### Texto proporcionado

○ ○ ○

EuroKolada
Diario deportivo de Alicante

El Hércules camina directo a la tumba

J. A. SOLER / @jasoler65

Con una deuda monstruosa, con el equipo muerto y camino del cementerio, con escándalos públicos un día sí y otro también, con amenazas al primero que alce la voz, con un intento de agresión a un periodista y con uno de los socios contempla como el otro socio le pega fuego a la ruina que dejó el primero. Eso, entre otros muchos números de circo con tres o más pistas.

Así está el Hércules. Ni más, ni menos. Ni el más cruel de los verdugos podría diseñar un final tan despiadado. Ni el más radical antiherculano del eterno rival podría hacer tanto daño a lo que más odia. Ni el mayor de los enemigos sería tan perverso. Porque esto tiene pinta de acabar peor que el Eldense de hace cuatro años.

Hay que reconocer que los que mandan en el Hércules son los mejores en algo. En autodestrucción. En eso, son de Champions. Y con esa capacidad infinita para autodestruir su juguete, aún creen que el muñeco que han destrozado tiene algún valor de mercado. Ver para creer.

○ ○ ○

Datos de calibración de cámaras:
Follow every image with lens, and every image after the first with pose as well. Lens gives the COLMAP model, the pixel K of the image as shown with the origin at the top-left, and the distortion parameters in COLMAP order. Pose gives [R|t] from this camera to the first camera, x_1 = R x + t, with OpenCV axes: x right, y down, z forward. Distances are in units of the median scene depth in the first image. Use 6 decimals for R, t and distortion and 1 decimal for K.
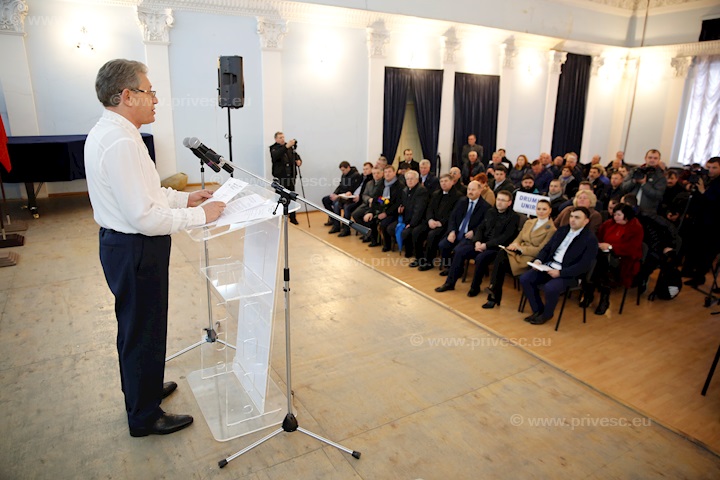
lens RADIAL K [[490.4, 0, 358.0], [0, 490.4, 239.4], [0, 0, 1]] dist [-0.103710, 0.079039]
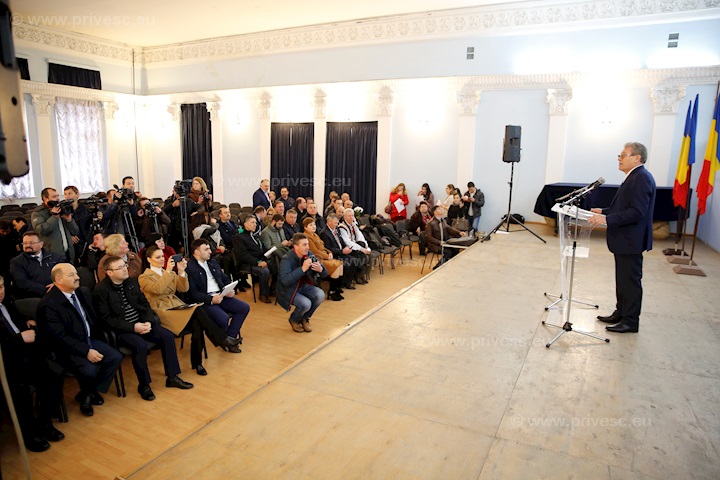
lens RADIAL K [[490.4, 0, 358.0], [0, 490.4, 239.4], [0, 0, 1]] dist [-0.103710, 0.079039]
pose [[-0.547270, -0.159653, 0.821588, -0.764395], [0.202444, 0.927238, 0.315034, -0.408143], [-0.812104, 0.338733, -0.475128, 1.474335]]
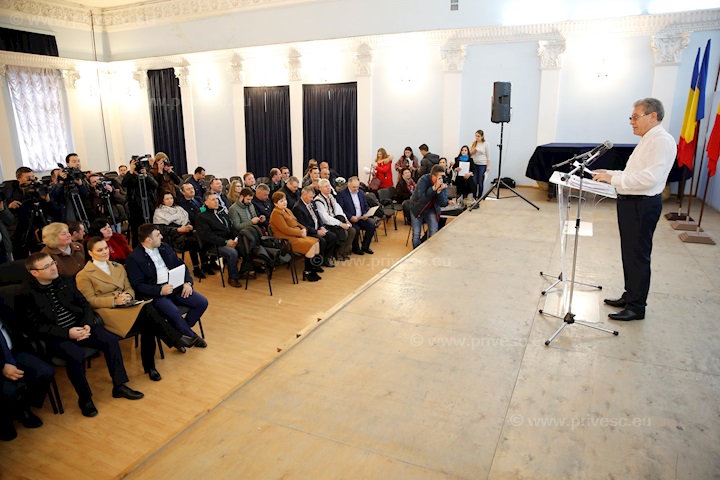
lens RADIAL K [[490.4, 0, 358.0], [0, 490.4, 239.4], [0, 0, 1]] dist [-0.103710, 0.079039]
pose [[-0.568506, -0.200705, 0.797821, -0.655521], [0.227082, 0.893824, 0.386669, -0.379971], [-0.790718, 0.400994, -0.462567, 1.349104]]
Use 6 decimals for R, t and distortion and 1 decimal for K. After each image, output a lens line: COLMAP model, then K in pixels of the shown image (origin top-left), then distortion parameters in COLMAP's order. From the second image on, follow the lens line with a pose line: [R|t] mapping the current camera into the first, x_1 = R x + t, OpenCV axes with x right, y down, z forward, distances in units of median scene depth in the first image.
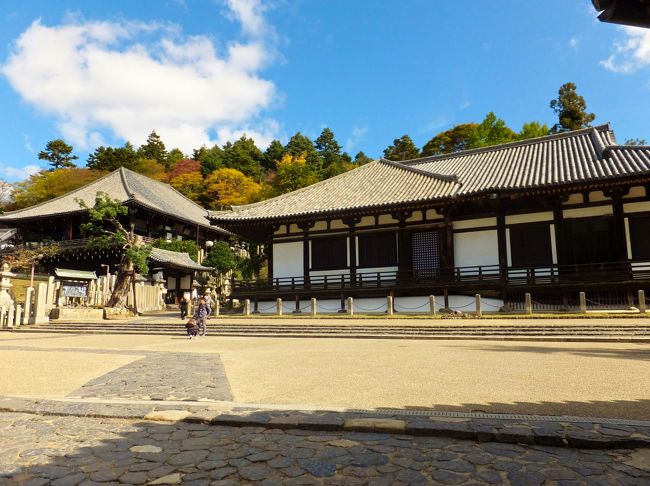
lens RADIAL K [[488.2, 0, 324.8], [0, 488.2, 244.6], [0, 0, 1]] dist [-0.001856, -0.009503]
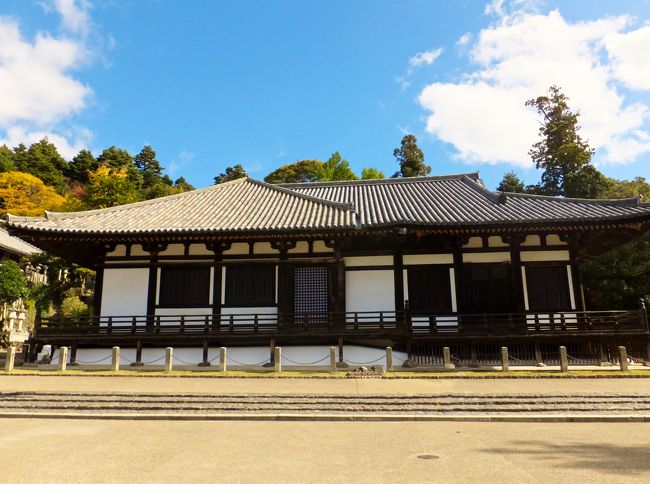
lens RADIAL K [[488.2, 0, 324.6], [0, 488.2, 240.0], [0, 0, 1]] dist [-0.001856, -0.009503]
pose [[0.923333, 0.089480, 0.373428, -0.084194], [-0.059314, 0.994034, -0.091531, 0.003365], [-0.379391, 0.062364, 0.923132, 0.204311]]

○ ○ ○

### Tareas propuestas
**1.** Según el artículo sobre el Hércules, ¿en qué son los mejores quienes mandan en el club?
**2.** Copie literalmente el pasaje del artículo sobre el Hércules que comienza en "J. A. SOLER" y termina en "o más pistas.".
Las filas constituyen un material independiente del texto.

### Respuestas por tarea
**1.** En autodestrucción.

**2.**
J. A. SOLER / @jasoler65

Con una deuda monstruosa, con el equipo muerto y camino del cementerio, con escándalos públicos un día sí y otro también, con amenazas al primero que alce la voz, con un intento de agresión a un periodista y con uno de los socios contempla como el otro socio le pega fuego a la ruina que dejó el primero. Eso, entre otros muchos números de circo con tres o más pistas.